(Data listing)

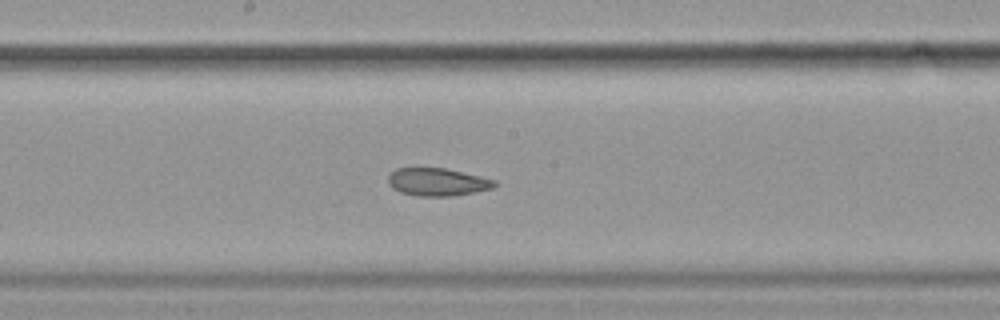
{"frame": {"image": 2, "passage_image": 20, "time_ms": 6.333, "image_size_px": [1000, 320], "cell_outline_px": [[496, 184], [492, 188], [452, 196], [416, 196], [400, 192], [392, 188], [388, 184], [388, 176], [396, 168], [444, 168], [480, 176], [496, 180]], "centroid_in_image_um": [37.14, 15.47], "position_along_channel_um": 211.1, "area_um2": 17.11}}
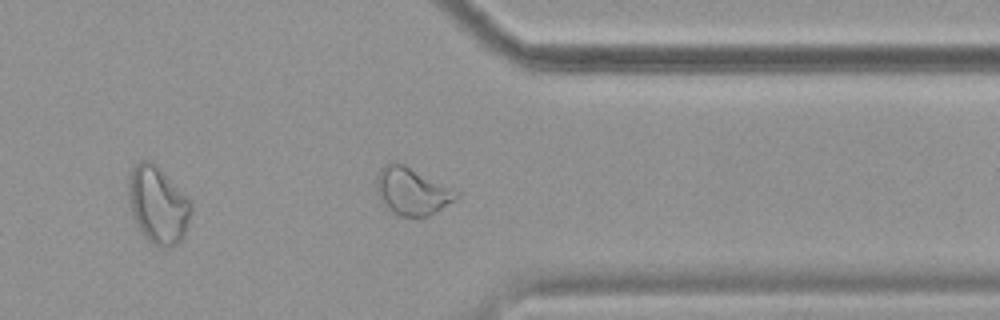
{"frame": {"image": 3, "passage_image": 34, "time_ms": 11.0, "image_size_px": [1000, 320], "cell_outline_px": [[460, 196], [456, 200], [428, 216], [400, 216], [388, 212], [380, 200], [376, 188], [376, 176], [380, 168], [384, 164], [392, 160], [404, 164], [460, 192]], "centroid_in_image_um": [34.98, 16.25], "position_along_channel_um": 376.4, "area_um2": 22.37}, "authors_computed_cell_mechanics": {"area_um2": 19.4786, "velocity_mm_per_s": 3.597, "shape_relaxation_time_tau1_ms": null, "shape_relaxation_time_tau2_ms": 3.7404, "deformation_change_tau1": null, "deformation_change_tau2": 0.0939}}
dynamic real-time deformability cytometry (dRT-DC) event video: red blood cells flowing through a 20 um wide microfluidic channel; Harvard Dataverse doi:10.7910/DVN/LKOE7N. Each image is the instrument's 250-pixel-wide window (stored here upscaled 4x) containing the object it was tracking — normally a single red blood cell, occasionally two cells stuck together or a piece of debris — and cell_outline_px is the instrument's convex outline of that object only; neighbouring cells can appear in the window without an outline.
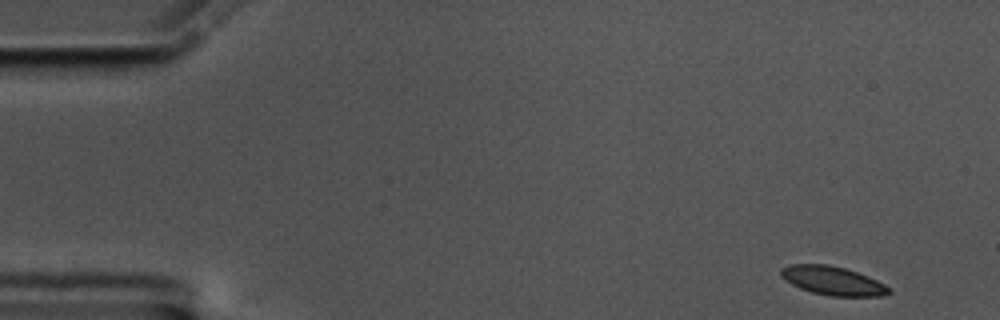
{"species": "common noctule bat (a hibernating species)", "species_latin": "Nyctalus noctula", "temperature_condition": "cold", "stored_images_in_passage": 55, "camera_frame_rate_fps": 3000, "um_per_image_px": 0.085, "animal": {"sex": "male", "body_mass_g": 17.5, "forearm_length_mm": 52.3}, "frame": {"image": 1, "passage_image": 1, "time_ms": 0.0, "image_size_px": [1000, 320], "cell_outline_px": [[892, 292], [884, 296], [832, 296], [812, 292], [800, 288], [792, 284], [780, 276], [780, 268], [788, 264], [828, 264], [844, 268], [868, 276], [884, 284]], "centroid_in_image_um": [70.76, 23.85], "position_along_channel_um": 14.2, "area_um2": 18.03}}
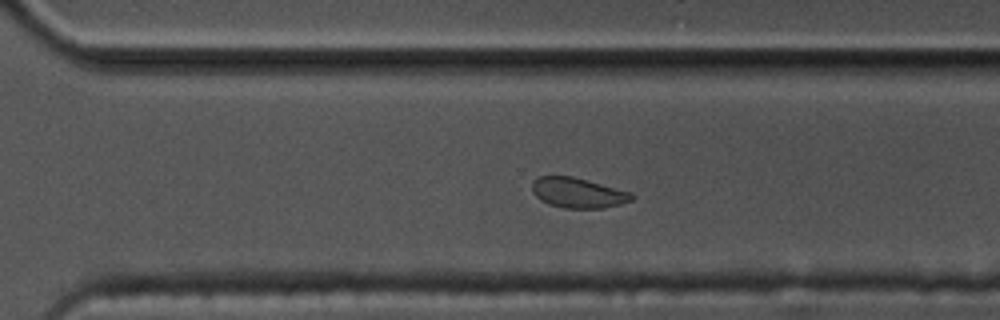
{"frame": {"image": 2, "passage_image": 37, "time_ms": 12.0, "image_size_px": [1000, 320], "cell_outline_px": [[636, 196], [632, 200], [620, 204], [604, 208], [564, 208], [548, 204], [540, 200], [532, 192], [532, 180], [540, 176], [572, 176], [632, 192]], "centroid_in_image_um": [49.13, 16.39], "position_along_channel_um": 321.5, "area_um2": 17.63}}
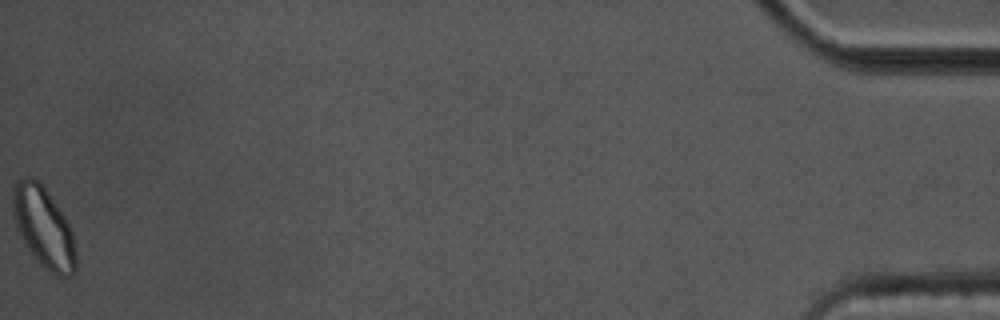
{"frame": {"image": 3, "passage_image": 55, "time_ms": 18.0, "image_size_px": [1000, 320], "cell_outline_px": [[76, 272], [72, 276], [56, 276], [40, 264], [28, 248], [12, 216], [12, 188], [16, 180], [24, 176], [32, 176], [48, 192], [64, 216], [72, 232], [76, 252]], "centroid_in_image_um": [3.7, 19.31], "position_along_channel_um": 431.5, "area_um2": 29.48}, "authors_computed_cell_mechanics": {"area_um2": 18.5538, "velocity_mm_per_s": 3.4851, "shape_relaxation_time_tau1_ms": 10.0843, "shape_relaxation_time_tau2_ms": 1.5975, "deformation_change_tau1": 0.112, "deformation_change_tau2": 0.0564}}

## Task objective
Retype word for word the span of lines above that begins with the line containing "dynamic real-time deformability" and ends with the last line of the records; skip all pictures.

## Expected output
dynamic real-time deformability cytometry (dRT-DC) event video: red blood cells flowing through a 20 um wide microfluidic channel; Harvard Dataverse doi:10.7910/DVN/LKOE7N. Each image is the instrument's 250-pixel-wide window (stored here upscaled 4x) containing the object it was tracking — normally a single red blood cell, occasionally two cells stuck together or a piece of debris — and cell_outline_px is the instrument's convex outline of that object only; neighbouring cells can appear in the window without an outline.
{"species": "common noctule bat (a hibernating species)", "species_latin": "Nyctalus noctula", "temperature_condition": "cold", "stored_images_in_passage": 55, "camera_frame_rate_fps": 3000, "um_per_image_px": 0.085, "animal": {"sex": "male", "body_mass_g": 17.5, "forearm_length_mm": 52.3}, "frame": {"image": 1, "passage_image": 1, "time_ms": 0.0, "image_size_px": [1000, 320], "cell_outline_px": [[892, 292], [884, 296], [832, 296], [812, 292], [800, 288], [792, 284], [780, 276], [780, 268], [788, 264], [828, 264], [844, 268], [868, 276], [884, 284]], "centroid_in_image_um": [70.76, 23.85], "position_along_channel_um": 14.2, "area_um2": 18.03}}
{"frame": {"image": 2, "passage_image": 37, "time_ms": 12.0, "image_size_px": [1000, 320], "cell_outline_px": [[636, 196], [632, 200], [620, 204], [604, 208], [564, 208], [548, 204], [540, 200], [532, 192], [532, 180], [540, 176], [572, 176], [632, 192]], "centroid_in_image_um": [49.13, 16.39], "position_along_channel_um": 321.5, "area_um2": 17.63}}
{"frame": {"image": 3, "passage_image": 55, "time_ms": 18.0, "image_size_px": [1000, 320], "cell_outline_px": [[76, 272], [72, 276], [56, 276], [40, 264], [28, 248], [12, 216], [12, 188], [16, 180], [24, 176], [32, 176], [48, 192], [64, 216], [72, 232], [76, 252]], "centroid_in_image_um": [3.7, 19.31], "position_along_channel_um": 431.5, "area_um2": 29.48}, "authors_computed_cell_mechanics": {"area_um2": 18.5538, "velocity_mm_per_s": 3.4851, "shape_relaxation_time_tau1_ms": 10.0843, "shape_relaxation_time_tau2_ms": 1.5975, "deformation_change_tau1": 0.112, "deformation_change_tau2": 0.0564}}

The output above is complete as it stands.